In years past the MQT Local Food Fest ran for a single day and gave students and community members opportunities to meet the people behind the meals prepared for and by them daily. Much has changed since the 2019 event, and with safety as a priority, Alex Palzewicz, lead coordinator of the MQT Local Food Fest, co-founder, and NMU hospitality and management alumni, still wanted to continue the event.
“We don’t have any in-person events going on but we still wanted to stick to our mission. The big point of the event is to really rally around local producers whether it be the local farmers that are growing the food to those that are making food products in the Upper Peninsula and of course the folks that are bringing it to the tables from the chefs to the servers and everyone between,” Palzewicz said.

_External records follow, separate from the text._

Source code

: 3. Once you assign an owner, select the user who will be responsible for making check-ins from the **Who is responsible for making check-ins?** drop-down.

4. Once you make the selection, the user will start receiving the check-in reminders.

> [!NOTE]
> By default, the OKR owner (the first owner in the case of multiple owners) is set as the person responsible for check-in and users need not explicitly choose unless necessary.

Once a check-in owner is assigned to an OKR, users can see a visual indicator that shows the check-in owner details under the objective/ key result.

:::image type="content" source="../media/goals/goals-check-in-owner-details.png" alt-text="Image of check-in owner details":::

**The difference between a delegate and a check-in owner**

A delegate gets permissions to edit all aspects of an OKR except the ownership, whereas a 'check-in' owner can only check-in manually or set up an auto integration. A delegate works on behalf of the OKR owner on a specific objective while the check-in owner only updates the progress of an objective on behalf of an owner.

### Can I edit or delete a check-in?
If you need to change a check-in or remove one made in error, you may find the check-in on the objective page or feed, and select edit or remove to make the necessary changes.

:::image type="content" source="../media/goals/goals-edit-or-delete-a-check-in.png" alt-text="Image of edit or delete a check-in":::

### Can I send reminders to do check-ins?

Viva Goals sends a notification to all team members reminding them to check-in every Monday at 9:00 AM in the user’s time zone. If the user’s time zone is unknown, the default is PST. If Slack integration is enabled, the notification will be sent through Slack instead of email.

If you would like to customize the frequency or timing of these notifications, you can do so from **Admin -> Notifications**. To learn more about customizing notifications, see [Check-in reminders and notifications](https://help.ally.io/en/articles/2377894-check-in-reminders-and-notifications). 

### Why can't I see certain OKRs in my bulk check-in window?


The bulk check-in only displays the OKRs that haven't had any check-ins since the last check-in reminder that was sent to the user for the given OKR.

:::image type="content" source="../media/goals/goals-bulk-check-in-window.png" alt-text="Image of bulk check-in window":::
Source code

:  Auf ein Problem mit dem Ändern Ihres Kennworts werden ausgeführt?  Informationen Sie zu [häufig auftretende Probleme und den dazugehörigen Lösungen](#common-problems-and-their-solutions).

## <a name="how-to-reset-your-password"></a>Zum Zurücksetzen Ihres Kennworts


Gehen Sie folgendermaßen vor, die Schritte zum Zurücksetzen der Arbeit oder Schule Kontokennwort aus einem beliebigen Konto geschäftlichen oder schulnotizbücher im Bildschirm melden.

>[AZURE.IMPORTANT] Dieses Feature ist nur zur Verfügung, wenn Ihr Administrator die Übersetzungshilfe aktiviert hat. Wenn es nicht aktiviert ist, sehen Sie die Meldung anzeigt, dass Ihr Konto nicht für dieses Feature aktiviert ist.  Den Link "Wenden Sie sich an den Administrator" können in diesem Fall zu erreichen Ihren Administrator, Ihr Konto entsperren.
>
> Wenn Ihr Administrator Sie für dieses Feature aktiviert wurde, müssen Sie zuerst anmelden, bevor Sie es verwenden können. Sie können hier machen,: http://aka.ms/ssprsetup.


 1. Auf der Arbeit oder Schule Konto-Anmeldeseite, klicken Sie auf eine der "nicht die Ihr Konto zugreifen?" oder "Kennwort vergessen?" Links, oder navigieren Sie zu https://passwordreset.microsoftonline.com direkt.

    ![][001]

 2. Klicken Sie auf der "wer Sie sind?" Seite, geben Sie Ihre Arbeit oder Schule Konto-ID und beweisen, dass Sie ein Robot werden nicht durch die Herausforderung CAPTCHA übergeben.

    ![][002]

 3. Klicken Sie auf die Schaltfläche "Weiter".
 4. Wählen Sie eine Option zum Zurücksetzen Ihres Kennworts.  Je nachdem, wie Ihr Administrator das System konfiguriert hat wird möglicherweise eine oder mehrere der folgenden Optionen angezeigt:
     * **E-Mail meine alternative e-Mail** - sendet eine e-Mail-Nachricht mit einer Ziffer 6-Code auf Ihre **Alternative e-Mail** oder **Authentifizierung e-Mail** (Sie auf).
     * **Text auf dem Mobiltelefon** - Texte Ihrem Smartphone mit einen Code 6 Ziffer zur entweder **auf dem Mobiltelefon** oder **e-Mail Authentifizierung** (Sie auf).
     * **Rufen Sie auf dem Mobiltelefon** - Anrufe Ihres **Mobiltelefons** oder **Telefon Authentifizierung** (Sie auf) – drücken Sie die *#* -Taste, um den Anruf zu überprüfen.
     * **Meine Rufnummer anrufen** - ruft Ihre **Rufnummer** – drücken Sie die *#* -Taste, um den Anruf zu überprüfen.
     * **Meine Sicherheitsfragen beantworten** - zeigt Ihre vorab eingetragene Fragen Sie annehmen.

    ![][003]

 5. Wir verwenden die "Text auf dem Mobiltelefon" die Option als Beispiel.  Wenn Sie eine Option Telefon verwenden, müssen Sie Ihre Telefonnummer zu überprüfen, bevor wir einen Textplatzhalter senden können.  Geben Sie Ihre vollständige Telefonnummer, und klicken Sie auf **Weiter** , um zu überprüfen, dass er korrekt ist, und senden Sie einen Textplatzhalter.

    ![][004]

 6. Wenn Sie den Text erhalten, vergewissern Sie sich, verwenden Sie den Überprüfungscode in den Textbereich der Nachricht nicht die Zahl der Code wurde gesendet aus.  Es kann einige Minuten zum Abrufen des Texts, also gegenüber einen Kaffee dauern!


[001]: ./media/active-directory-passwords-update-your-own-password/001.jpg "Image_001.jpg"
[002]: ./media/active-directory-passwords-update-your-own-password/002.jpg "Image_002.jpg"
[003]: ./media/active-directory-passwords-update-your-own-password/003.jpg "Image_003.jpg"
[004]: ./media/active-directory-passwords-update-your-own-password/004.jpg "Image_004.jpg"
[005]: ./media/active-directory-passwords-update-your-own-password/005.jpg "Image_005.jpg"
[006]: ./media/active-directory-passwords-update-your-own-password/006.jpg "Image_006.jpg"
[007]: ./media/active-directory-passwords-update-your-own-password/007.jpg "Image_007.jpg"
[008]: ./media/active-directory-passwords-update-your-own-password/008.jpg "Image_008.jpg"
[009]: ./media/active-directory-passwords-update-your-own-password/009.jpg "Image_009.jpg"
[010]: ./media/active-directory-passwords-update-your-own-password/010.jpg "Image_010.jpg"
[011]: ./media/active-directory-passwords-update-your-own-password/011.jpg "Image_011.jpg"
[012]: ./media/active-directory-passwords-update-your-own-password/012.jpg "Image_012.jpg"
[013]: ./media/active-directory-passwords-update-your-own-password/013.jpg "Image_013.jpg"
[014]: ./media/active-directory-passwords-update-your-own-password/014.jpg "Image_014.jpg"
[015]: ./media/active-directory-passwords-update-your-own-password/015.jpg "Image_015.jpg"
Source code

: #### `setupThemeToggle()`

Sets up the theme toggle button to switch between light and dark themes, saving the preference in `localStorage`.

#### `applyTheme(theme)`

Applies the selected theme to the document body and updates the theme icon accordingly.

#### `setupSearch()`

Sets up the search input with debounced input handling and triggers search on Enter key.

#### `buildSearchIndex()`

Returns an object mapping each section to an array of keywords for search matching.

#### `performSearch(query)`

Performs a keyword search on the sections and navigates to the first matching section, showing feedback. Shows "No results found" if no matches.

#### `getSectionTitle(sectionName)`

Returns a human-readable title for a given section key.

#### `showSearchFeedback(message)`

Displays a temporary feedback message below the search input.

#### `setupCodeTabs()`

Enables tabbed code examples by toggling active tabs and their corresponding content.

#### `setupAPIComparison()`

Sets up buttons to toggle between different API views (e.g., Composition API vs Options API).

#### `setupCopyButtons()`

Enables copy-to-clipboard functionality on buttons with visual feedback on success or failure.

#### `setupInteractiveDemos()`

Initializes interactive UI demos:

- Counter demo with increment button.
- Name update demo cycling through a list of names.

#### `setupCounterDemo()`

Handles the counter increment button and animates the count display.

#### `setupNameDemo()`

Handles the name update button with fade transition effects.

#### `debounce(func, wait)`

Without an in-person event, the people working for the local food fest decided to expand the event into several weeks of celebration for local food and restaurants. The local food fest began on Oct. 21 and will conclude on Nov. 14, but in the final week, local restaurants will be participating.
“On Nov. 9 we’re kicking off a locally-focused restaurant week with the downtown development of Marquette. You will see a way for folks to participate by trying locally-focused specials from different restaurants that week. You can go get some really great options. We are also encouraging anyone who is cooking from home using local [food] to use the hashtag #localfoodfest or to tag us in a photo of a dish they made that includes local ingredients, and they have an opportunity to win a prize,” Palzewicz said. “We’re encouraging people to follow our social media at MQTlocalfoodfest throughout Facebook and Instagram. There’s different things we’re doing with our social media like big announcements, sharing information about local businesses.”
In the past, the local food fest held a cooking competition which encouraged hospitality management alumni to return and compete. Unfortunately because of COVID-19 this portion of the event has been cancelled. Palzewicz still believes that this event has a powerful message that needs to be delivered despite the restrictions the pandemic has placed on it.
“I’ve worked in this industry a long time and there’s a lot of us and there’s not a whole lot of value or respect that comes with this. Even growing up my family was always like “when are you gonna get a real job?” The idea was to rally around each other and showcase the accomplishments we’ve made, but also to get other folks excited about the possibilities and career opportunities and I think to show the dynamic ways you can use your degree and be involved in the food system. Celebrate local and celebrate the industries that we work in and encourage, we’re still trying to do that.”
Students at NMU are encouraged to participate as this event aligns itself with what NMU students often believe in. Many of the organizers are also former NMU students themselves.
“I think the food fest has a lot of ideals associated with NMU like a focus on nature and a focus on sustainability. Part of it is in that local food segment how we are building a stronger food system but the other side is I think we’re challenging the hospitality industry which in the past has been and continues to be one of the most wasteful and one of the more troublesome when it comes to the environment,” Palzewicz said.